Page extract:
--
Operating leases primarily relate to the Company’s leases of office spaces. When the terms of an operating lease include tenant improvement allowances, periods of free rent, rent concessions, and/or rent escalation amounts, the Company establishes a deferred rent liability for the difference between the scheduled rent payment and the straight-line rent expense recognized, which is amortized over the underlying lease term on a straight-line basis as a reduction of rent expense.

 

The Company has adopted Subtopic 350-30 of the FASB Accounting Standards Codification for intangible assets other than goodwill. Under the requirements, the Company amortizes the acquisition costs of intangible assets other than goodwill on a straight-line basis over their estimated useful lives, the terms of the exclusive licenses and/or agreements, or the terms of legal lives of the intangible assets , whichever is shorter . Upon becoming fully amortized, the related cost and accumulated amortization are removed from the accounts.

 

F-12

 

 

Cemtrex, Inc. and Subsidiaries

 

Related Parties

 

The Company follows subtopic 850-10 of the FASB Accounting Standards Codification for the identification of related parties and disclosure of related party transactions.
--
Supplied data:
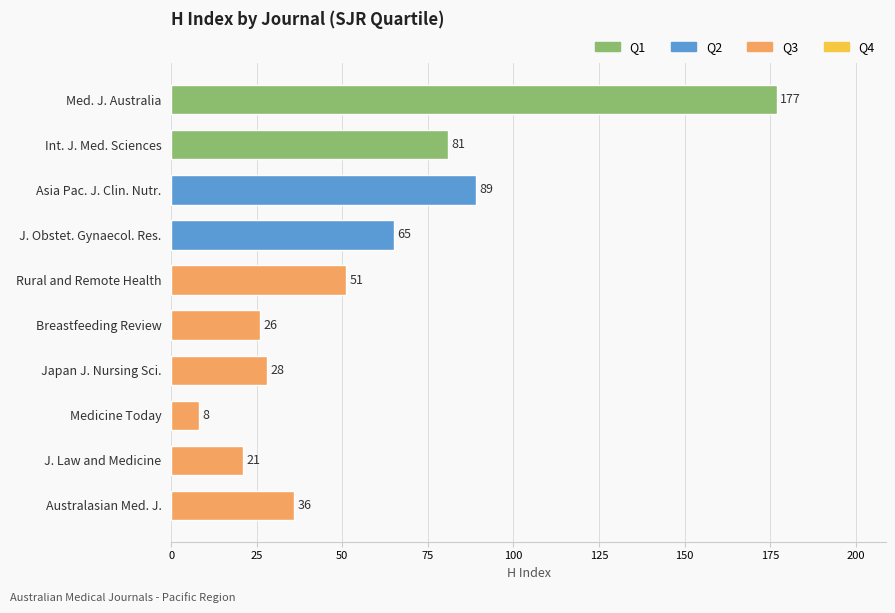

Reading top to bottom, list all the values displayed in this chart.

Med. J. Australia=177	Int. J. Med. Sciences=81	Asia Pac. J. Clin. Nutr.=89	J. Obstet. Gynaecol. Res.=65	Rural and Remote Health=51	Breastfeeding Review=26	Japan J. Nursing Sci.=28	Medicine Today=8	J. Law and Medicine=21	Australasian Med. J.=36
--
Task requirements:
(A) In the accounting policy excerpt, what does the Company establish when an operating lease includes rent escalation amounts?
(B) Please duplicate the accounting policy excerpt from "The Company has" to "from the accounts.".
(C) Does each statement agree with the accounting policy excerpt? (i) The Company's operating leases primarily relate to office spaces. (ii) Intangible assets other than goodwill are amortized over whichever period is longer. (iii) The Company follows subtopic 850-10 to identify related parties. Answer yes or no for each, and quote the deciding words.

Per-task outputs:
(A) A deferred rent liability.

(B)
The Company has adopted Subtopic 350-30 of the FASB Accounting Standards Codification for intangible assets other than goodwill. Under the requirements, the Company amortizes the acquisition costs of intangible assets other than goodwill on a straight-line basis over their estimated useful lives, the terms of the exclusive licenses and/or agreements, or the terms of legal lives of the intangible assets , whichever is shorter . Upon becoming fully amortized, the related cost and accumulated amortization are removed from the accounts.

(C)
(i) Yes: "Operating leases primarily relate to the Company’s leases of office spaces."
(ii) No: "whichever is shorter"
(iii) Yes: "The Company follows subtopic 850-10 of the FASB Accounting Standards Codification for the identification of related parties"